INPUT FOR THIS TASK: Begin

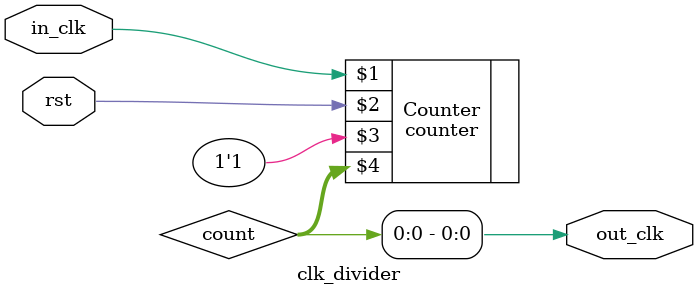
<source format=sv>
module clk_divider #(parameter N=2)(input in_clk, rst, output logic out_clk);

	logic[N-1:0] count;
	
	counter #(N) Counter(in_clk, rst, 1'b1, count);
	
	assign out_clk = count[N-2];
	
	
endmodule 
</source>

INPUT FOR THIS TASK: End

[EXERCISE]: Transcribe the records above exactly and drop every picture.

[OUTPUT BELOW]:
<source format=sv>
module clk_divider #(parameter N=2)(input in_clk, rst, output logic out_clk);

	logic[N-1:0] count;
	
	counter #(N) Counter(in_clk, rst, 1'b1, count);
	
	assign out_clk = count[N-2];
	
	
endmodule 
</source>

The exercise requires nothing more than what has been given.